** What needs to be done **
The lines from the top of the listing through the one containing "Free Estimates" are to be retyped exactly, with no other lines.

####

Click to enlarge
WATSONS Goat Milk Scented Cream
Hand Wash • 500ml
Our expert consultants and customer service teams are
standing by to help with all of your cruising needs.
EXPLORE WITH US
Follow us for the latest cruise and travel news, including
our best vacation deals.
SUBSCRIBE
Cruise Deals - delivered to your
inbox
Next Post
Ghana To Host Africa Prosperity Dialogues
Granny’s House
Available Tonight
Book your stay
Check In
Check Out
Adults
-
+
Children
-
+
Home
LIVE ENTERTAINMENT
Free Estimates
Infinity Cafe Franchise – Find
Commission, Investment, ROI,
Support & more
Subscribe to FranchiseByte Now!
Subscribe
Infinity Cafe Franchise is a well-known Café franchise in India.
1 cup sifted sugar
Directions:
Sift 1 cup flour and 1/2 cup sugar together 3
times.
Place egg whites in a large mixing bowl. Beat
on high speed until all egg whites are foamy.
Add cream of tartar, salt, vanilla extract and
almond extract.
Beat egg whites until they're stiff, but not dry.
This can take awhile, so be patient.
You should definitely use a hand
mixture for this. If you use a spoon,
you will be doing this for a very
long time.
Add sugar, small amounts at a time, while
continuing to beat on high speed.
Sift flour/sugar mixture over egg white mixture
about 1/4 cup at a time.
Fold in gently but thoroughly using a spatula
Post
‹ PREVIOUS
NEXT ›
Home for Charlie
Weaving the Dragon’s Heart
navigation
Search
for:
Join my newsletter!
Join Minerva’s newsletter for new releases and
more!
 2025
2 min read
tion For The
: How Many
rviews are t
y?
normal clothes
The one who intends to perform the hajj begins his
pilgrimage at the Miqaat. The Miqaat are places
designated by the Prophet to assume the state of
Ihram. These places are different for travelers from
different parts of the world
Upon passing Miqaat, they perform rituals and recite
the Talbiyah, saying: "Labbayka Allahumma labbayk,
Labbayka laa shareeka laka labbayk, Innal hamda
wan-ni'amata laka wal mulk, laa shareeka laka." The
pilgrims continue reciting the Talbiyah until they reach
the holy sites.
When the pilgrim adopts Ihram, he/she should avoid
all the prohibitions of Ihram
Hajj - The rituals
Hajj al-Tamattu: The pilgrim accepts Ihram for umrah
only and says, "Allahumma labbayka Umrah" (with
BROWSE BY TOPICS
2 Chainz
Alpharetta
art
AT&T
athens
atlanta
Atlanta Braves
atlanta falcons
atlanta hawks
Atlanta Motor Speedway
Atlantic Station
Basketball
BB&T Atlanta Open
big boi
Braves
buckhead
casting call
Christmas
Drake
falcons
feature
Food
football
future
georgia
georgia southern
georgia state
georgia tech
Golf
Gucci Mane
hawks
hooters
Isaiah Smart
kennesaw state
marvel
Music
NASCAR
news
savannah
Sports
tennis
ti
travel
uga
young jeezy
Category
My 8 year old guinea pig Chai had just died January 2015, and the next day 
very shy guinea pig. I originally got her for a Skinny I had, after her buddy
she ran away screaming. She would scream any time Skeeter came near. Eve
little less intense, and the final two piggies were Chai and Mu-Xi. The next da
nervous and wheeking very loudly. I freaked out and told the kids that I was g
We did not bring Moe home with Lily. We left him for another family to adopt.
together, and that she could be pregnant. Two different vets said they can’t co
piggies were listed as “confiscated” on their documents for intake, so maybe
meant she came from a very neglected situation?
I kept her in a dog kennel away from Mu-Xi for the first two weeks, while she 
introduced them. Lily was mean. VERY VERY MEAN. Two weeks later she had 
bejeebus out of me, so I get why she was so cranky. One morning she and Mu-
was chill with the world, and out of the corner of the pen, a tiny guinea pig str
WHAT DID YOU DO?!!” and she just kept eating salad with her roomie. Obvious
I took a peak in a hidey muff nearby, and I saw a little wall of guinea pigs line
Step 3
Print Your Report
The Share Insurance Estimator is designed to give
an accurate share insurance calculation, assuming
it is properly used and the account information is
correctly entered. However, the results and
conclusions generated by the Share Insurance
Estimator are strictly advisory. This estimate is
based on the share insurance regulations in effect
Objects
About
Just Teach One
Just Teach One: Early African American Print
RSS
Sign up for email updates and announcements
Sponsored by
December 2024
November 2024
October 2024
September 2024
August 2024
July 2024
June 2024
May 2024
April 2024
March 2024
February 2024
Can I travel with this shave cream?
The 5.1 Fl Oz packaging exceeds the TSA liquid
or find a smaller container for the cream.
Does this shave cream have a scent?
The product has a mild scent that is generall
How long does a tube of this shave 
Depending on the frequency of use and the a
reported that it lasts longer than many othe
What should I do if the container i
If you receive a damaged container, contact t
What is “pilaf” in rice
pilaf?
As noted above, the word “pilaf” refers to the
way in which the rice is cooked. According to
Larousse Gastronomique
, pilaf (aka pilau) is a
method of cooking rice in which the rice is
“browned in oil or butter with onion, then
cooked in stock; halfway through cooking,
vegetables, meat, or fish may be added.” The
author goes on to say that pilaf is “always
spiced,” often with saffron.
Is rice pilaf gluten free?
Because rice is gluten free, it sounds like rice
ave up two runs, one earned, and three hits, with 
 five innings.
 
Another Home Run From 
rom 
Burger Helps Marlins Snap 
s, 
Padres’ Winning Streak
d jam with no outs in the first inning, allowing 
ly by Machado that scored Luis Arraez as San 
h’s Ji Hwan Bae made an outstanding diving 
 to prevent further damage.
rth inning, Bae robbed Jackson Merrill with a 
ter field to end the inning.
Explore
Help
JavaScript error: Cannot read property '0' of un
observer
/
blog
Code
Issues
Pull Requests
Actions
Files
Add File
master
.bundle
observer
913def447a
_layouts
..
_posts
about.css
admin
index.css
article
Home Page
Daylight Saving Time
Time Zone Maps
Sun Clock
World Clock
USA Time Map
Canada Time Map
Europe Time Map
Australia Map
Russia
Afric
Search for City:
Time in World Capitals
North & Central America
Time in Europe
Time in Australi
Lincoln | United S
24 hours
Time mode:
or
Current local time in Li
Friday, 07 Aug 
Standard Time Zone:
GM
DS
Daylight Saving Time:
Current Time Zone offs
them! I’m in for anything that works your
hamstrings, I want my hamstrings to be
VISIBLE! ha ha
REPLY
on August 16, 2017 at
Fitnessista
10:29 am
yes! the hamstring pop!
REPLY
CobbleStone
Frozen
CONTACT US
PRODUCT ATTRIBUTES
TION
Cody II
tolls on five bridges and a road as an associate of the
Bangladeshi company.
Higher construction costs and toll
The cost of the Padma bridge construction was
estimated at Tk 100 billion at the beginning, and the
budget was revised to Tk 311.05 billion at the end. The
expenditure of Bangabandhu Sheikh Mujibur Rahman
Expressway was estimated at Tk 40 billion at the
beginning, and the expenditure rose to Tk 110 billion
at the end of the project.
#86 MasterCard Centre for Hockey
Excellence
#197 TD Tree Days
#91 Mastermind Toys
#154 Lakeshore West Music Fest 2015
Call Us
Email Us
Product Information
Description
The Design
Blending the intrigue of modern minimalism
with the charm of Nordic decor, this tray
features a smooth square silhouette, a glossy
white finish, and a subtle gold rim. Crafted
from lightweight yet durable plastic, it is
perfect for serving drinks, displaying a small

####

** The completed task **
Click to enlarge
WATSONS Goat Milk Scented Cream
Hand Wash • 500ml
Our expert consultants and customer service teams are
standing by to help with all of your cruising needs.
EXPLORE WITH US
Follow us for the latest cruise and travel news, including
our best vacation deals.
SUBSCRIBE
Cruise Deals - delivered to your
inbox
Next Post
Ghana To Host Africa Prosperity Dialogues
Granny’s House
Available Tonight
Book your stay
Check In
Check Out
Adults
-
+
Children
-
+
Home
LIVE ENTERTAINMENT
Free Estimates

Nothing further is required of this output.